Surfrider Foundation Has Issued an Alert Needing Immediate Public Action

Created by the California Coastal Act of 1976, the mission of the California Coastal Commission, an independent state agency, is to protect, conserve, restore, and enhance the California coast and ocean for environmentally sustainable and prudent use today, tomorrow and for future generations. Coastal Commissioners and staff are tasked with upholding the primary mandate of the California Coastal Act: to permanently protect the California coast, our “distinct and valuable natural resource of vital and enduring interest to all people and exists as a delicately balanced ecosystem.”

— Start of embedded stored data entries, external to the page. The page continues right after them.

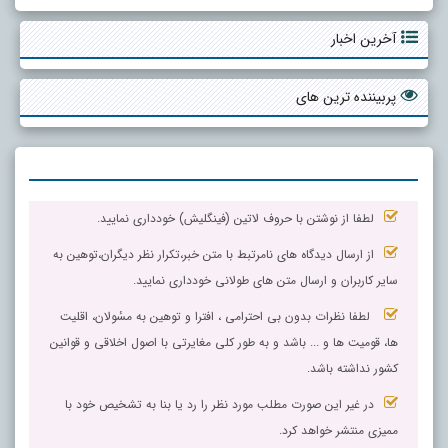
آخرین اخبار
پربیننده ترین های
لطفا از نوشتن با حروف لاتین (فینگلیش) خودداری نمایید.
از ارسال دیدگاه های نامرتبط با متن خبر،تکرار نظر دیگران،توهین به
سایر کاربران و ارسال متن های طولانی خودداری نمایید.
لطفا نظرات بدون بی احترامی ، افترا و توهین به مسٔولان، اقلیت
ها، قومیت ها و ... باشد و به طور کلی مغایرتی با اصول اخلاقی و قوانین
کشور نداشته باشد.
در غیر این صورت مطلب مورد نظر را رد یا بنا به تشخیص خود با
ممیزی منتشر خواهد کرد.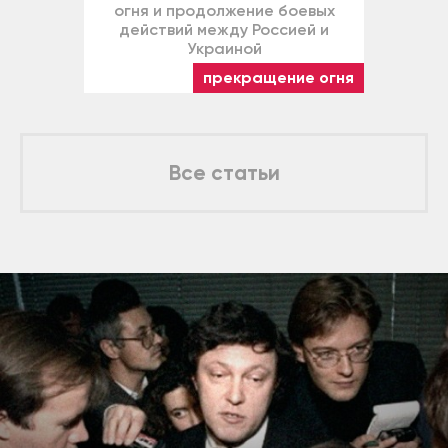
огня и продолжение боевых
действий между Россией и
Украиной
прекращение огня
Все статьи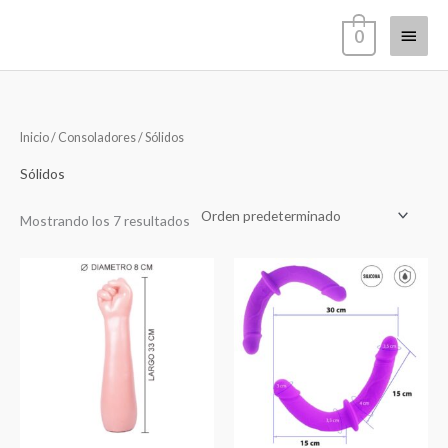
Ir
Menú
0
al
contenido
princi
Inicio
/
Consoladores
/ Sólidos
Sólidos
Mostrando los 7 resultados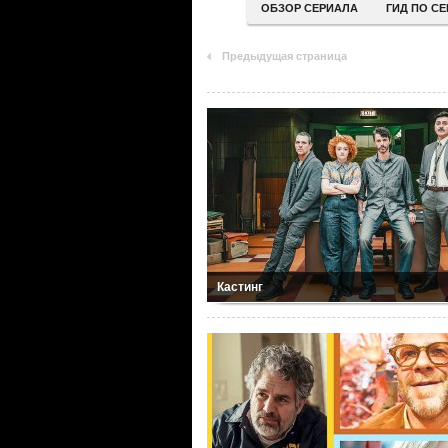
ОБЗОР СЕРИАЛА
ГИД ПО С
Предыдущая страница
Кастинг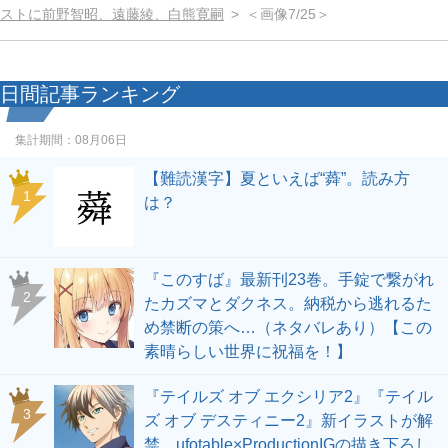
ストに前野智昭、遠藤綾、白熊寛嗣
＜画像7/25＞
日間記事ランキング
集計期間：
08月06日
【難読漢字】夏といえば“蕣”。読み方
1
は？
『このすば』最新刊23巻。手錠で繋がれ
2
たカズマとダクネス。納税から逃れるた
め禁断の策へ…（ネタバレあり）【この
素晴らしい世界に祝福を！】
『テイルズ オブ エクシリア2』『テイル
3
ズ オブ デスティニー2』新イラストが解
禁。ufotable×ProductionIGの描き下ろし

This means they are to protect your right to beach access (from the mean high tide line to the water), to protect our coastline and waters from damaging development and when irresponsible oil companies bust a pipe and ruin your local coastal sanctuary…the Coastal Commission is supposed to be there to protect our California coastline through enacting the Coastal Act.

For over 20 years, advocates have been producing an annual vote chart of the state’s most powerful land use agency. This “annual report card” coalesced in 2013 with the formation of ActCoastal, collaboration between the Surfrider Foundation, WILDCOAST and Environment California. ActCoastal reviews the most significant items from each Commission meeting and records each Commissioner’s votes as “positive” or “negative” based on anticipated impacts to coastal resources and potential to set statewide precedent. It is a historical record of how well Commissioners are upholding California’s landmark legislation, the Coastal Act.

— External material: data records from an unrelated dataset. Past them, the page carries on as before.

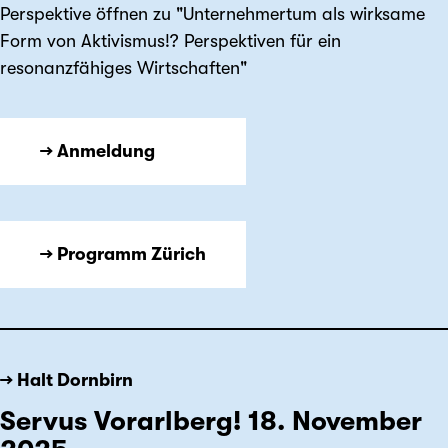
Perspektive öffnen zu "Unternehmertum als wirksame
Form von Aktivismus!? Perspektiven für ein
resonanzfähiges Wirtschaften"
→ Anmeldung
→ Programm Zürich
→ Halt Dornbirn
Servus Vorarlberg! 18. November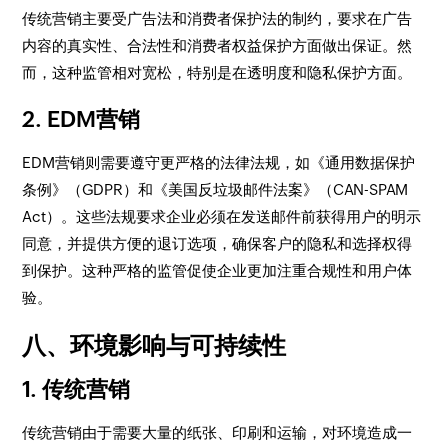
传统营销主要受广告法和消费者保护法的制约，要求在广告
内容的真实性、合法性和消费者权益保护方面做出保证。然
而，这种监管相对宽松，特别是在透明度和隐私保护方面。
2. EDM营销
EDM营销则需要遵守更严格的法律法规，如《通用数据保护
条例》（GDPR）和《美国反垃圾邮件法案》（CAN-SPAM
Act）。这些法规要求企业必须在发送邮件前获得用户的明示
同意，并提供方便的退订选项，确保客户的隐私和选择权得
到保护。这种严格的监管促使企业更加注重合规性和用户体
验。
八、环境影响与可持续性
1. 传统营销
传统营销由于需要大量的纸张、印刷和运输，对环境造成一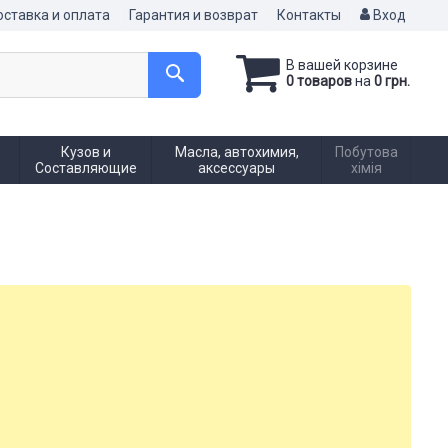
ставка и оплата
Гарантия и возврат
Контакты
Вход
В вашей корзине
0 товаров
на
0 грн.
Кузов и
Масла, автохимия,
Побутова
Составляющие
аксессуары
хімія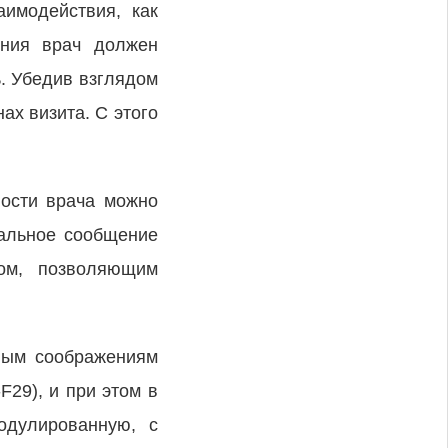
аимодействия, как
ения врач должен
ь. Убедив взглядом
ах визита. С этого
ности врача можно
бальное сообщение
вом, позволяющим
тным соображениям
29), и при этом в
одулированную, с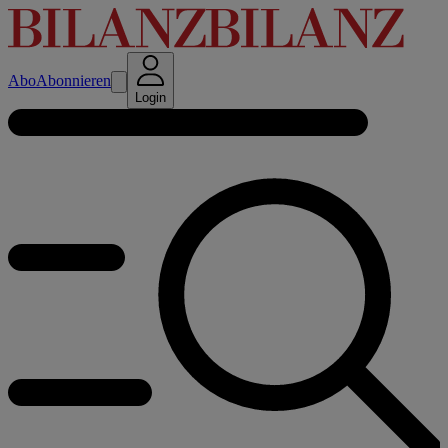
Abo
Abonnieren
Login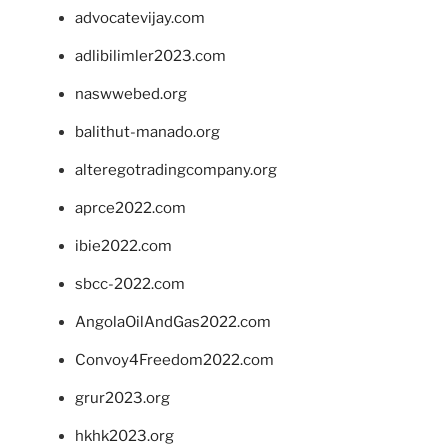
advocatevijay.com
adlibilimler2023.com
naswwebed.org
balithut-manado.org
alteregotradingcompany.org
aprce2022.com
ibie2022.com
sbcc-2022.com
AngolaOilAndGas2022.com
Convoy4Freedom2022.com
grur2023.org
hkhk2023.org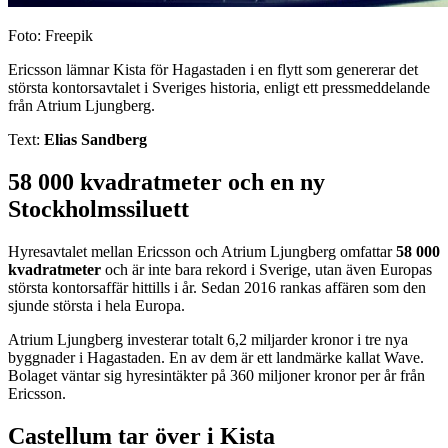
Foto: Freepik
Ericsson lämnar Kista för Hagastaden i en flytt som genererar det
största kontorsavtalet i Sveriges historia, enligt ett pressmeddelande
från Atrium Ljungberg.
Text:
Elias Sandberg
58 000 kvadratmeter och en ny
Stockholmssiluett
Hyresavtalet mellan Ericsson och Atrium Ljungberg omfattar
58 000
kvadratmeter
och är inte bara rekord i Sverige, utan även Europas
största kontorsaffär hittills i år. Sedan 2016 rankas affären som den
sjunde största i hela Europa.
Atrium Ljungberg investerar totalt 6,2 miljarder kronor i tre nya
byggnader i Hagastaden. En av dem är ett landmärke kallat Wave.
Bolaget väntar sig hyresintäkter på 360 miljoner kronor per år från
Ericsson.
Castellum tar över i Kista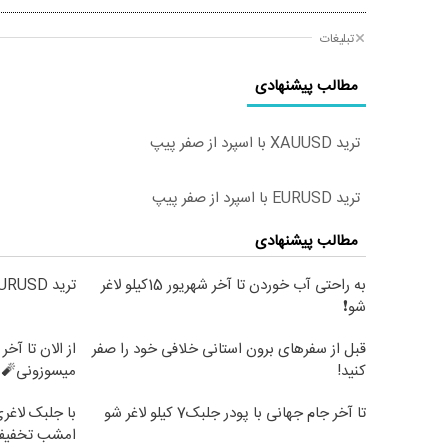
تبلیغات
مطالب پیشنهادی
ترید XAUUSD با اسپرد از صفر پیپ
ترید EURUSD با اسپرد از صفر پیپ
مطالب پیشنهادی
به راحتی آب خوردن تا آخر شهریور 15کیلو لاغر
ترید EURUSD با اسپرد از صفر پیپ
شو❗
قبل از سفرهای برون استانی خلافی خود را صفر
کنید!
میسوزونی🧨 
تا آخر جام جهانی با پودر جلبک7 کیلو لاغر شو
امشب تخفیف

In 2015, in a series of important and controversial decisions, Commissioners weighed in on impacts of private development on public trust lands and beach access, and protection of special places including Marine Protected Areas (MPAs) and Environmentally Sensitive Habitat Areas (ESHA).

The Coastal Commission’s average conservation score in 2015 was 47 percent, down from an overall score of 71 percent in 2014. These low scores recorded in 2015 are indicative of a larger problem: A Commission regularly voting against the interest of our public coastal resources. The California Coastal Commission is clearly headed in the wrong direction, failing to adequately protect our coast and risking the public access rights promised to all Californians.

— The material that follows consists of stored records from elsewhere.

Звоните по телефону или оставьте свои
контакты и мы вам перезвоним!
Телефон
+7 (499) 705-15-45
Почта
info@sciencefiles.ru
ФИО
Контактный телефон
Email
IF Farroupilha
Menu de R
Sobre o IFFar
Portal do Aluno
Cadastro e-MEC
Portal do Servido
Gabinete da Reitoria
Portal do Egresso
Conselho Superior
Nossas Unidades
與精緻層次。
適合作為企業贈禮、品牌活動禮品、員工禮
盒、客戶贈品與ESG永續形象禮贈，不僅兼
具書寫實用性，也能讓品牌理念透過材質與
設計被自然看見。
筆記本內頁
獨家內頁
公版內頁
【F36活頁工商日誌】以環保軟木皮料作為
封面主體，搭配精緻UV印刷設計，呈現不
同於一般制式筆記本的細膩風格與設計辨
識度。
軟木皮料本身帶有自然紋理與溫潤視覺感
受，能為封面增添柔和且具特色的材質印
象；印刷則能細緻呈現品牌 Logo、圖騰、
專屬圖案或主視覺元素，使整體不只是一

And now the scary part…as of this week, an effort is underway to fire Coastal Commission Executive Director Charles Lester who has shown to be a coastal champion protecting our coastline and our access to it.

This is more than an assault on Executive Director Lester, it’s an attack on the Coastal Act. The most pro-development commissioners with the worst environmental voting records are attempting a coup to weaken the Commission’s ability to protect the public’s coast and undermine the integrity of the Coastal Program.